Before its formal opening, the cardiologists at the Saidu Teaching Hospital on May 7 undertook four procedures, three angiographies, and one angioplasty on test running.
It cost Rs76,000 and the doctors of the cardiology department donated the amount for procuring stents and other items needed in the procedures.
Of the three patients, two were advised open heart surgery while the third one was passed on with a stent to open his artery.
In Khyber Pakhtunkhwa, Malakand division with 9 million people is the most populous division.
Also, Malakand division utilised the Sehat Sahulat programme more than any other division in the province and the majority of patients were reportedly suffering from heart-related diseases.
In Malakand division, Swat was on top of the list of patients who received free services from the government scheme. According to officials, the heart patients were in the majority among patients who benefited from the Sehat Sahulat programme.
“Establishing Cath Lab in the government-run hospital is a big achievement of Chief Minister Mahmood Khan and it will serve the heart patients of the entire Malakand division. Now the people should approach the chief minister to set up a cardiac surgery department in the Saidu Teaching Hospital and bring some qualified doctors here,” a member of the cardiology department in Swat told The News.
He said there are many qualified doctors who belong to Swat and other districts but were serving in other parts of the country. According to the doctors, running the Cath Lab smoothly will be another issue for the hospital administration and it should give incentives to the staff so they should own the facility.
They said the government should encourage an interventional cardiologist to join the cardiology department in Swat to take charge of the Cath Lab.
The doctors had in 2015 installed two private Cath Labs in Swat and reportedly earned millions of rupees as patients used to be referred to them from the whole of Malakand division.
One Cath Lab is owned by a group of three cardiologists of Saidu Teaching Hospital.

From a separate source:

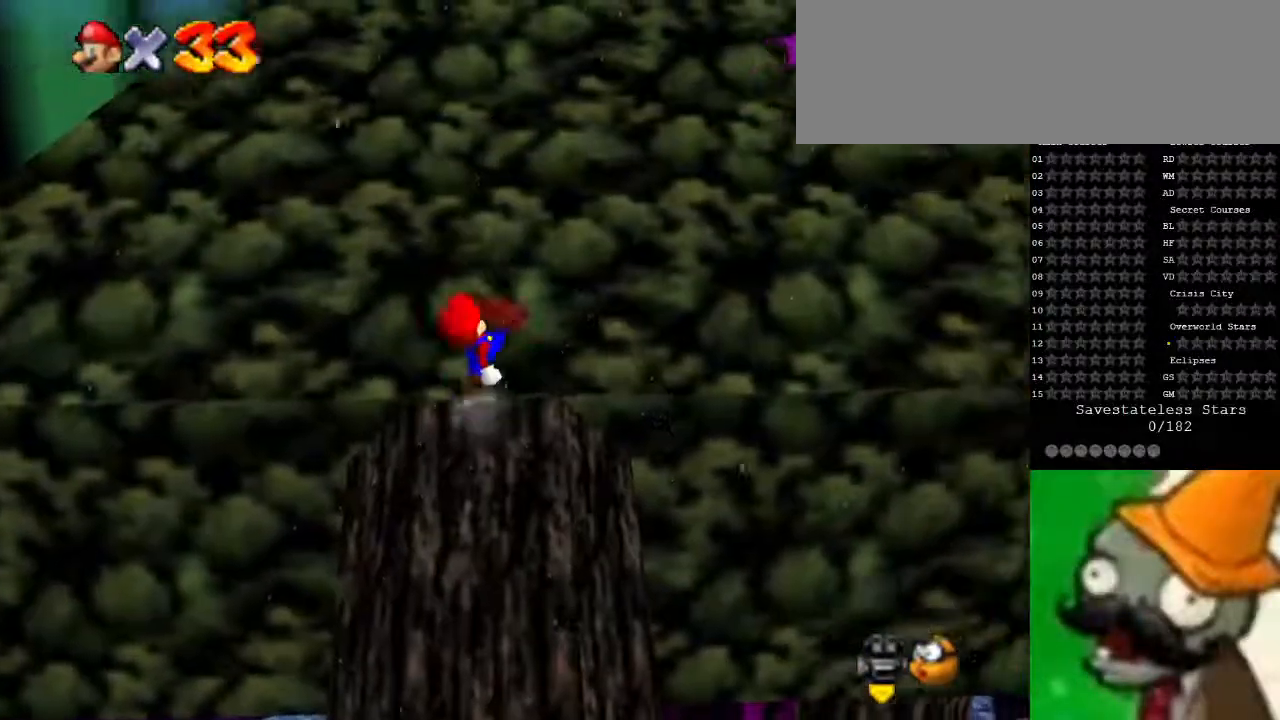
{"keys": ["space", "up"], "events": [[67, "g", "up"], [133, "right", "up"], [200, "space", "up"], [433, "space", "down"]]}
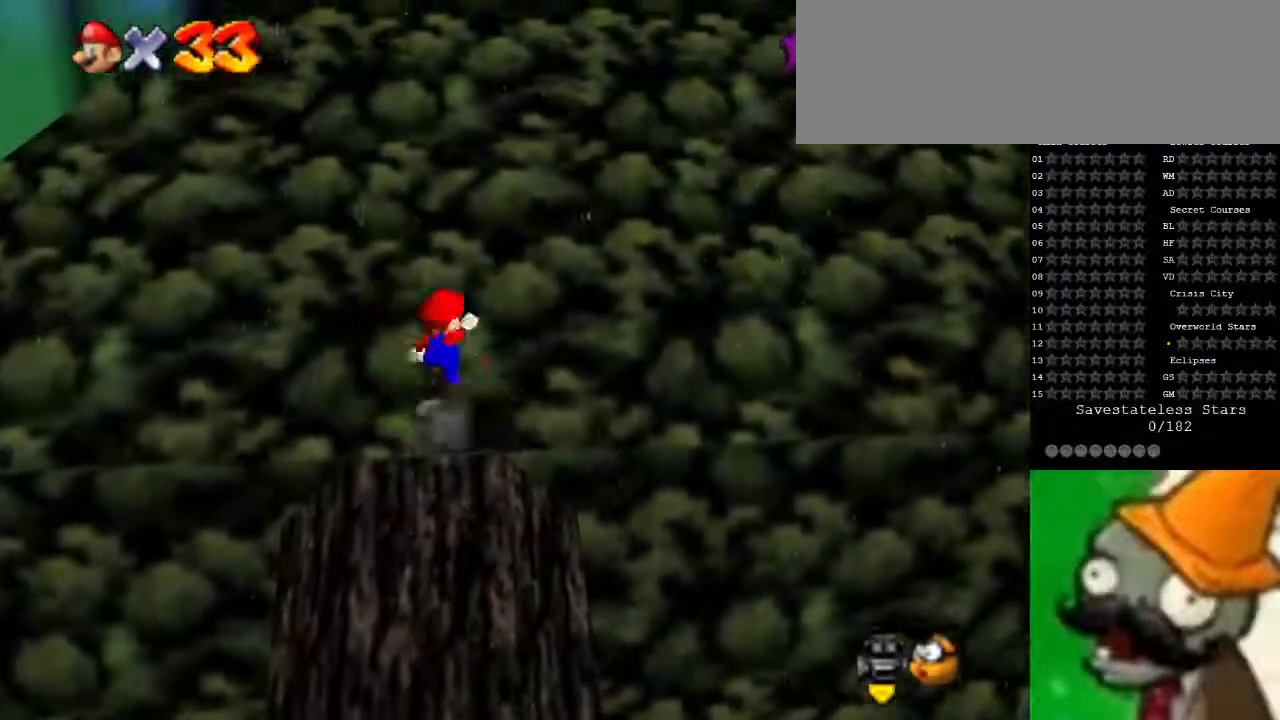
{"keys": ["right", "space", "up"], "events": [[333, "right", "down"]]}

There were certain reasons behind the delay in commissioning the Cath Lab. The lack of funds was a major issue and then the newly constructed 500-bed hospital building where the machine was to be installed is not ready. The new building of the tertiary care hospital was also an old pending issue. According to the officials of Saidu Teaching Hospital, they again approached the chief minister and he luckily arranged funds for the remaining civil works and equipment of the new building.
“Some people unnecessarily make it an issue but honestly speaking, Swat is taking the burden of the regional districts in Malakand division. Patients are referred to us from all the districts including Lower Dir, Upper Dir, Malakand district, Buner, Shangla, and the three districts of Kohistan,” said a faculty member of the hospital. He said all serious patients of the coronavirus used to be sent to them in Swat. “The commissioner Malakand division after noticing that all critical patients are being referred to Swat, he ordered shifting of all the ventilators of district headquarters hospitals in Malakand to Swat where the number of patients had risen to 900-plus,” he added.